- **PROVIDED RECORDS**
################

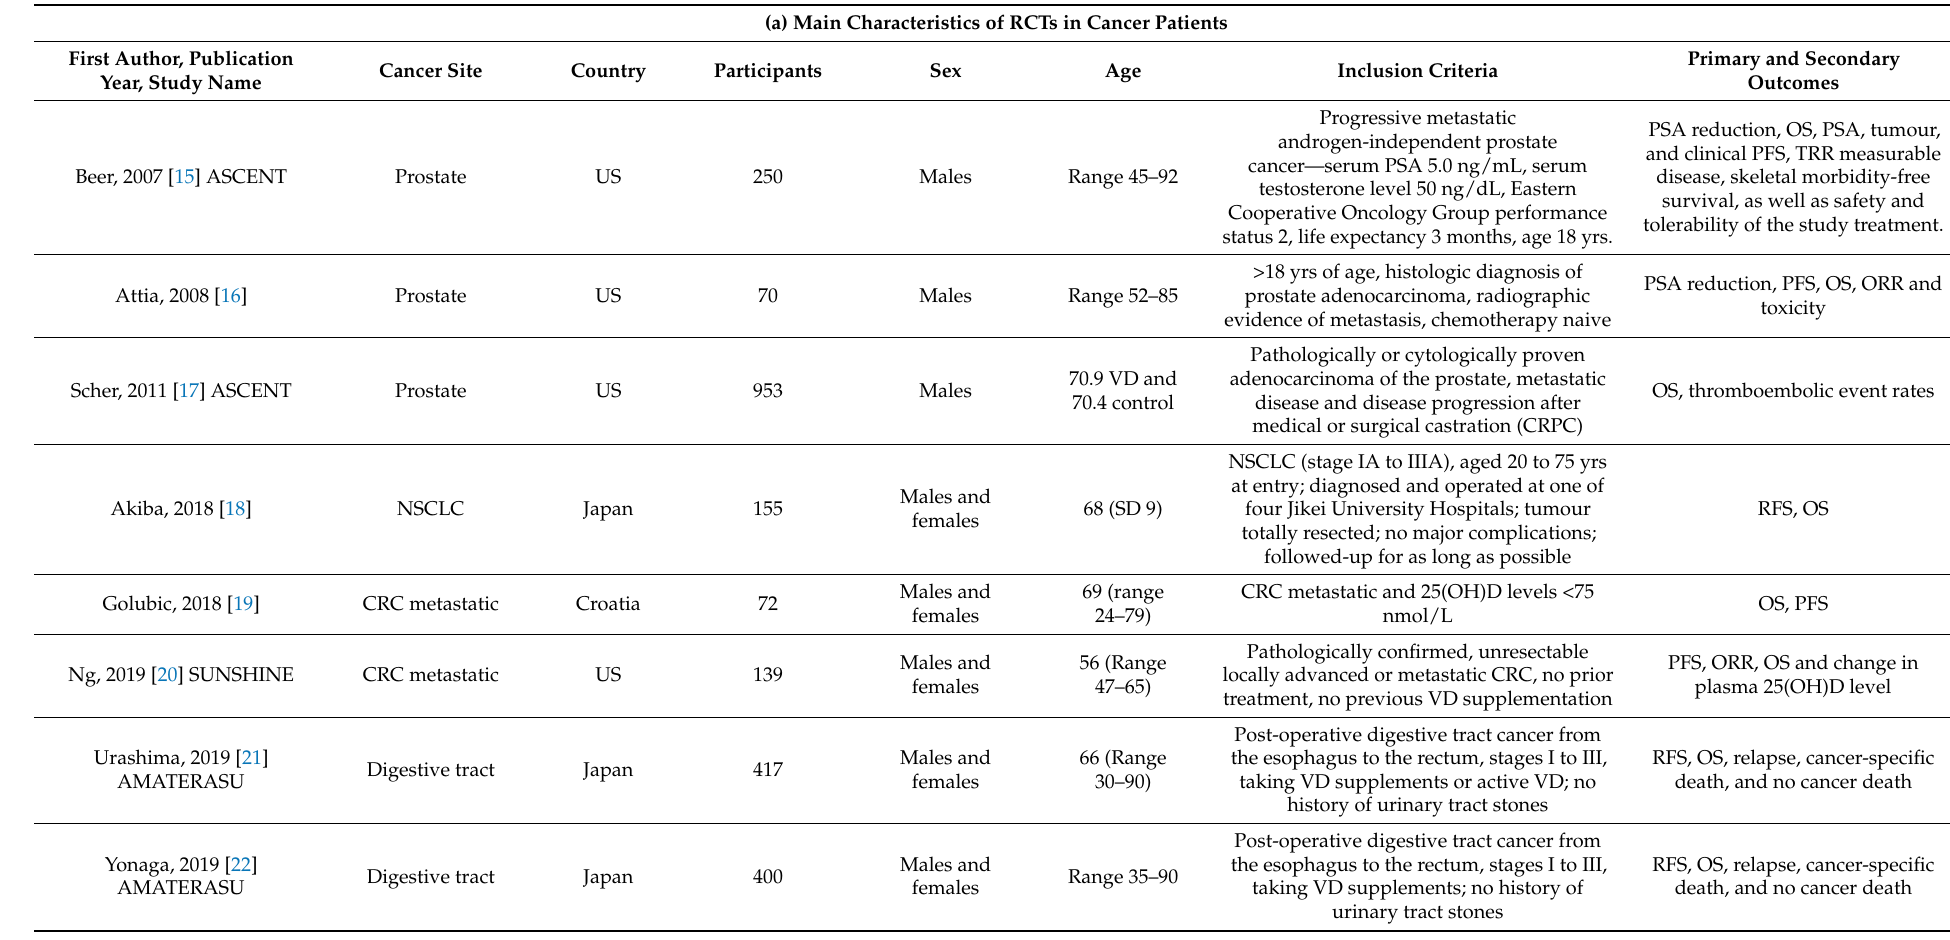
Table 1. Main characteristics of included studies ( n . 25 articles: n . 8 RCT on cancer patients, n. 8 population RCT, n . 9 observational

################

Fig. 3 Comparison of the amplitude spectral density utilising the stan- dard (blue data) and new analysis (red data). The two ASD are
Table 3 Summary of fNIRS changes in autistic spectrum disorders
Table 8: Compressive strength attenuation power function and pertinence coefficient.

################

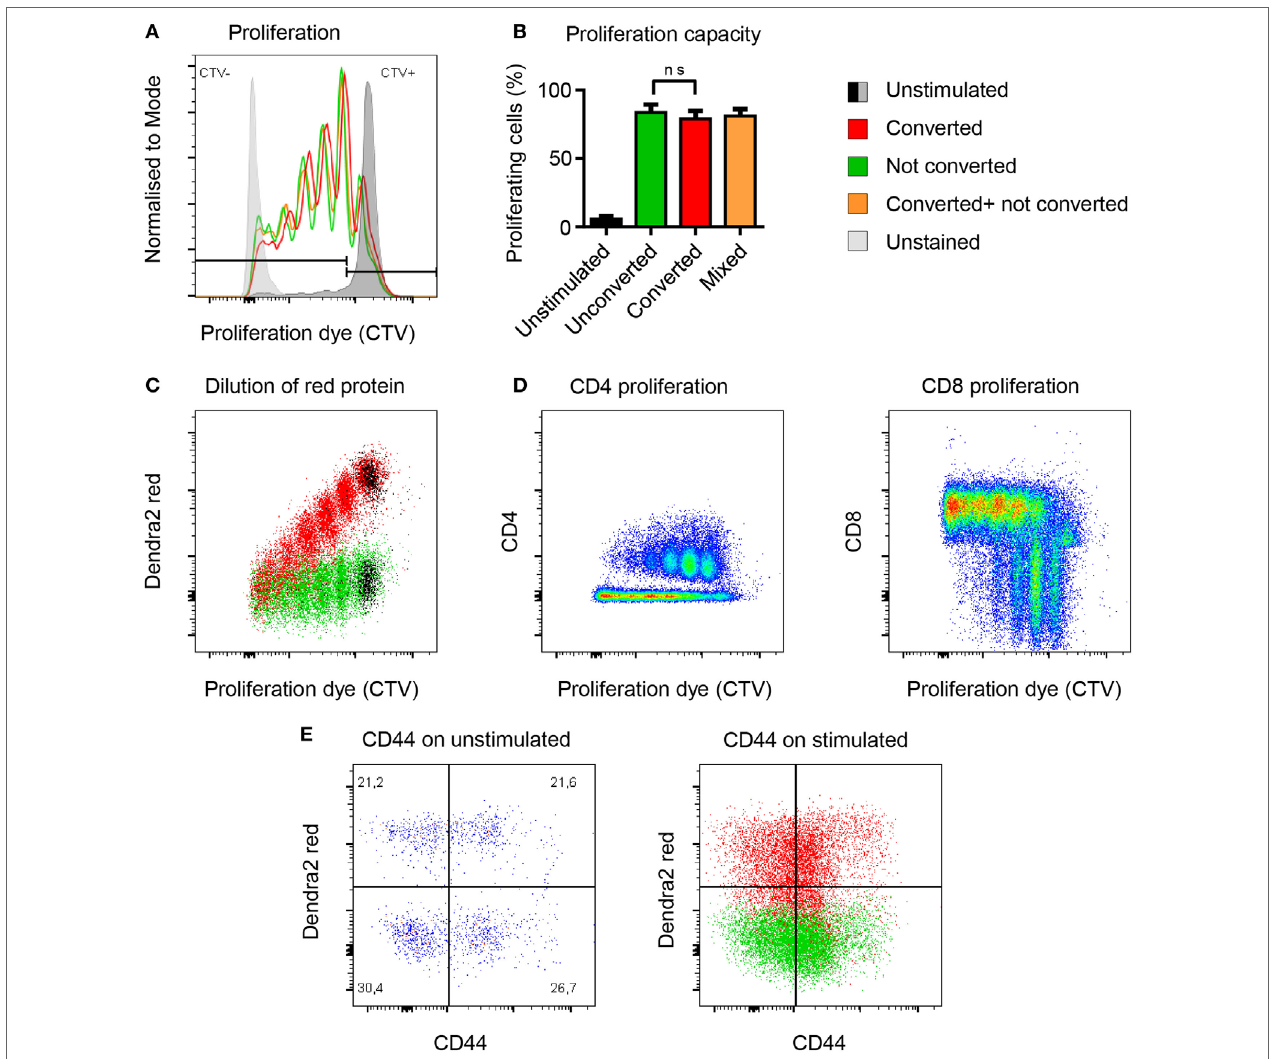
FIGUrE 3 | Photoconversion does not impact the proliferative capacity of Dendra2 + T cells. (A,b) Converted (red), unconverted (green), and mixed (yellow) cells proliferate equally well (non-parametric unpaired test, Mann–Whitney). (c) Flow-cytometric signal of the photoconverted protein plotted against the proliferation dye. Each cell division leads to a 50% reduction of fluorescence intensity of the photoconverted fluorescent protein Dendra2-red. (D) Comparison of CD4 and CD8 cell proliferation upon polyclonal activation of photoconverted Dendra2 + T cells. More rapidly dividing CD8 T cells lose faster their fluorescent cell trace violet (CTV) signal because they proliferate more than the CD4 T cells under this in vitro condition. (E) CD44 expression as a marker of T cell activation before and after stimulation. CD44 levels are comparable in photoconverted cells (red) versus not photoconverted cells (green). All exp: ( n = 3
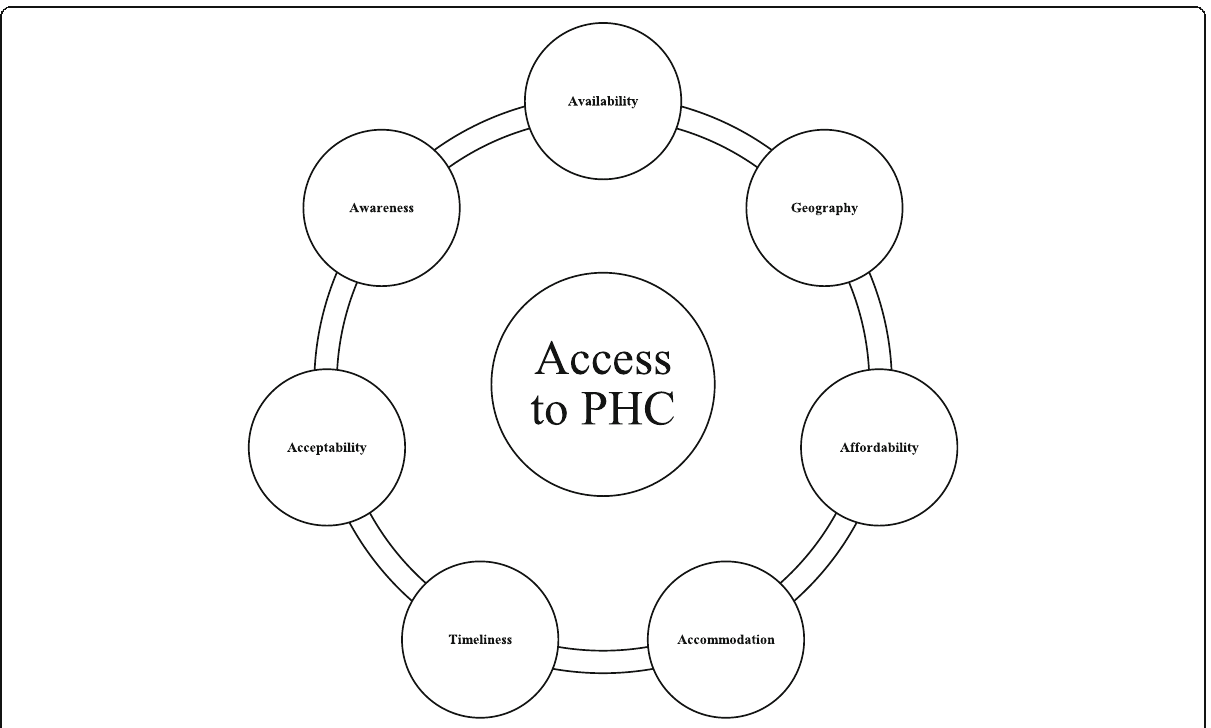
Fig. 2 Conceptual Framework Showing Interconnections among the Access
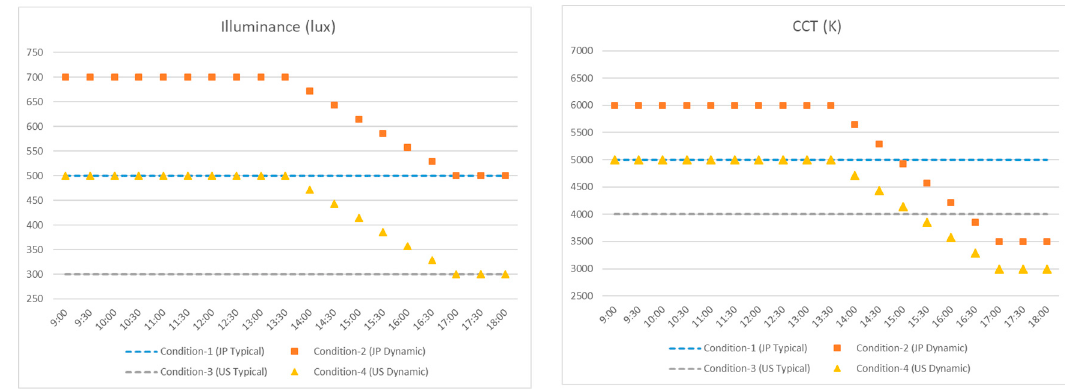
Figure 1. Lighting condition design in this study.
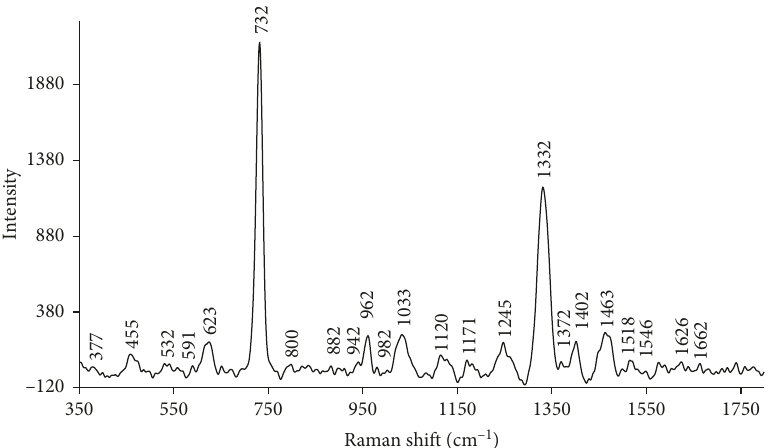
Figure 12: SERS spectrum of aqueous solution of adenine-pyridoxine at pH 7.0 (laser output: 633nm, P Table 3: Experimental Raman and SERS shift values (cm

################

Although the records above contain pictures, the copy should not; retype exactly the lines from the one containing "Figure 1. Lighting" through the one containing "Figure 12: SERS".

Figure 1. Lighting condition design in this study.
Figure 12: SERS spectrum of aqueous solution of adenine-pyridoxine at pH 7.0 (laser output: 633nm, P Table 3: Experimental Raman and SERS shift values (cm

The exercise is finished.